When students interested in the conference “look at what their peers posted the year before, they can see people’s excitement,” Young says. And DECA employs the previous year’s user-generated content to promote the conference on social media.
“Students like instant recognition, even if it is just us retweeting them,” Young says. DECA’s students may be more likely than a typical association member to jump at the chance to be a social media reporter, but he recommends “finding champions” who are engaged and creating ways to recognize them for their contributions.
Letting Them Drive
In developing programs for its next-gen leaders, the American Road and Transportation Builders Association let them take the wheel.
The association’s next-gen group—formerly called the Young Executive Development Council and now called the Industry Leader Development Council because the group didn’t want to be labeled “young”—changed the format of ARTBA’s annual regional meetings, says Matthew Jeanneret, CAE, senior vice president of communications and marketing. Those meetings focus mainly on advocacy, and they “engage people who don’t come to the national conference,” he says.

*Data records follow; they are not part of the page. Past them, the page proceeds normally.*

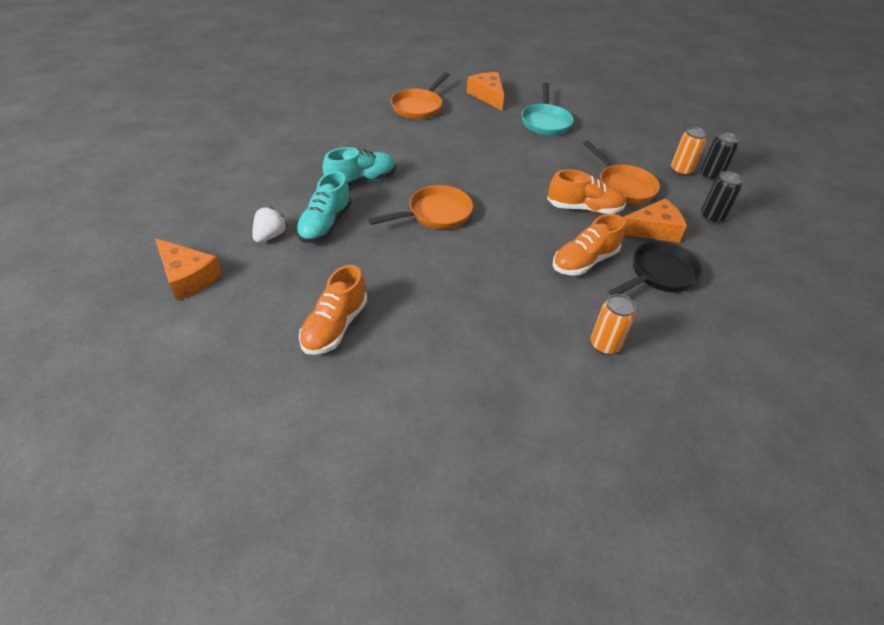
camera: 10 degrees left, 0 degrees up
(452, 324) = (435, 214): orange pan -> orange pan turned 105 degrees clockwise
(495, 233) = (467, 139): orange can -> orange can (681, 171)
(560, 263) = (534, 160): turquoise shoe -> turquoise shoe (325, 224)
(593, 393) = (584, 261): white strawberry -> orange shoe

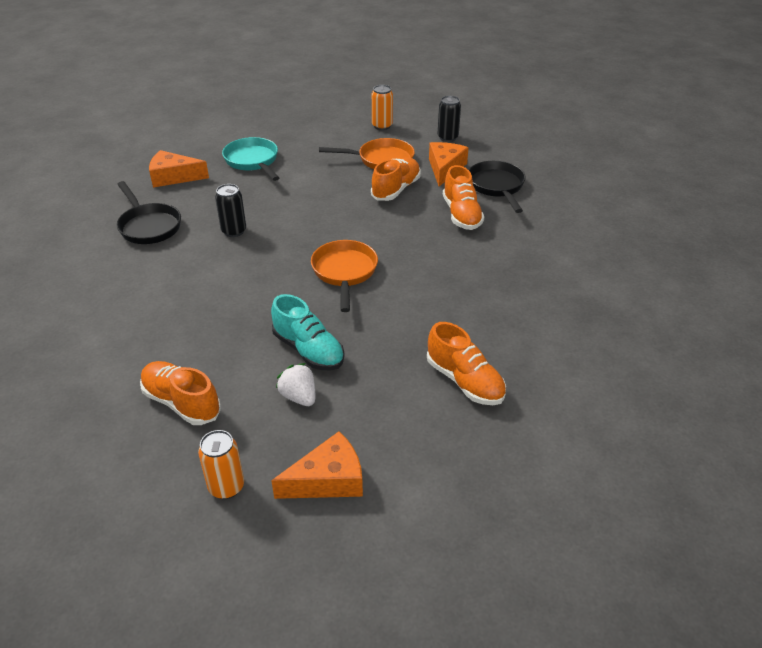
camera: 60 degrees left, 5 degrees down
(239, 185) = (181, 403): none -> orange shoe
(361, 181) = (252, 305): turquoise shoe -> none
(419, 107) = (149, 226): orange pan -> black pan
(545, 122) = (253, 161): turquoise pan -> turquoise pan turned 150 degrees counterclockwise
(604, 345) = (557, 240): orange can -> orange can (226, 487)
(710, 176) = (398, 117): black can -> black can (234, 231)

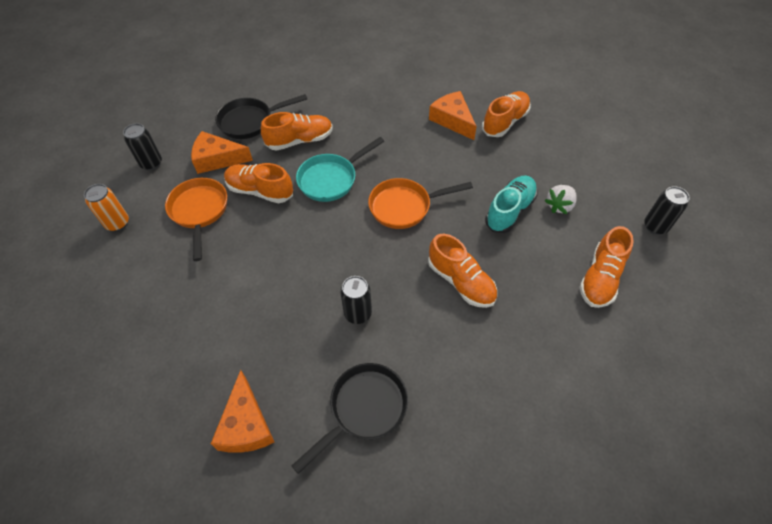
camera: 100 degrees left, 15 degrees up
(226, 487) = (655, 226): orange can -> black can
(234, 295) = (461, 282): none -> orange shoe
(253, 161) = (203, 339): turquoise pan -> turquoise pan (331, 179)
(328, 480) = (620, 176): orange cheese -> orange cheese (452, 120)

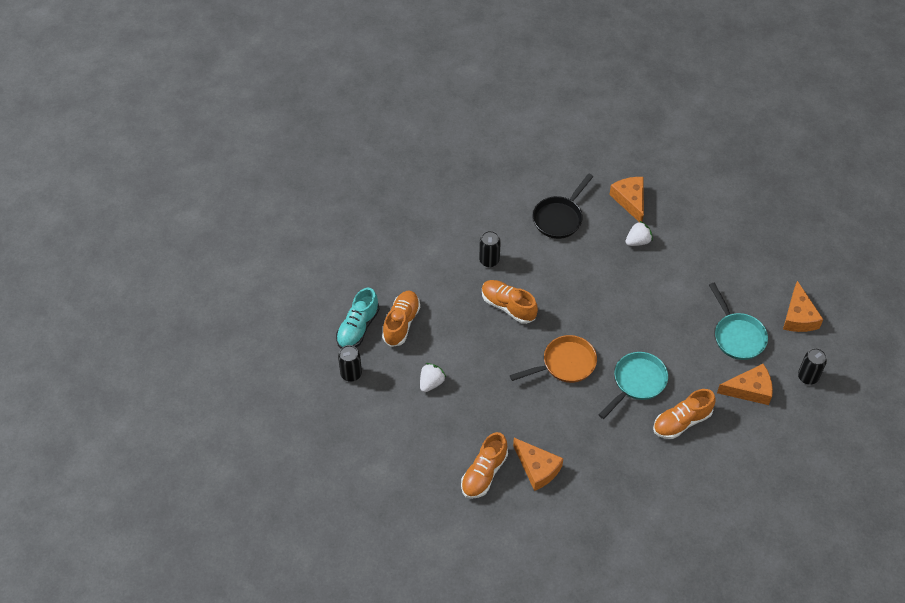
camera: 170 degrees right, 0 degrees up
(117, 223) = (799, 316): orange can -> orange cheese
(199, 212) = (737, 336): orange pan -> turquoise pan
(250, 121) = (740, 438): black pan -> none
(260, 191) = (695, 362): orange shoe -> none
(262, 351) = (638, 241): none -> white strawberry
(358, 313) = (580, 273): black can -> black can (489, 260)
(509, 211) = (474, 372): turquoise shoe -> turquoise shoe (358, 328)

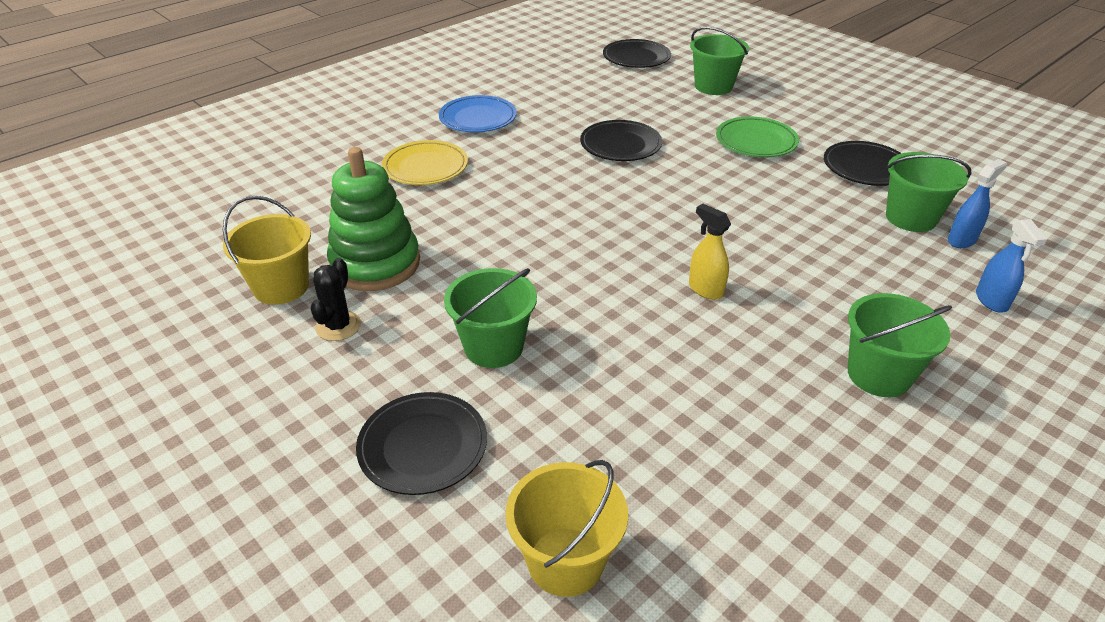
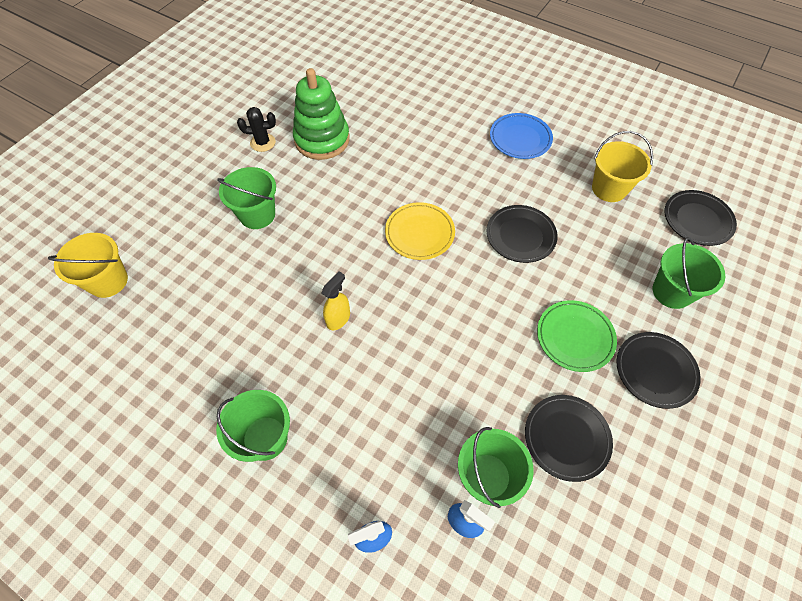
camera: 75 degrees right, 20 degrees up
(281, 287) = (291, 108): yellow bucket -> yellow bucket (609, 188)
(423, 446) = (177, 205): black plate -> black plate (655, 371)
(425, 167) = (438, 130): yellow plate -> yellow plate (419, 233)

“We’re in a generational transition,” Jeanneret says—many association members have family-owned businesses. Targeting the 30-to-50 age range, the council added a half-day professional development workshop to each meeting, on topics including how artificial intelligence affects the construction industry and self-driving vehicles’ impact on infrastructure. They also added a networking reception.
“They’ve taken ownership of it, from the bottom up,” and now they’re reaching out to get their peers to attend a regional meeting and find out more about the association, Jeanneret says. “We may be providing the bus, but they’re driving the bus and getting people on the bus.” The changes enhance the meetings’ value to next-gen attendees—and other members as well.
Getting next-gen members involved in your conference planning and tailoring some of your programs to them could end up appealing to members across the board, not just younger professionals. Trying different content, delivery methods, and participation models could spill over and enhance the conference’s value to a wider swath of members.
Appealing to next-gen attendees “is important because of the exponential effect” that stretches beyond the conference and helps develop your membership base, Young says.
In imagining what to add to or change in your conference lineup, Young recommends “not being afraid to move away from tradition.”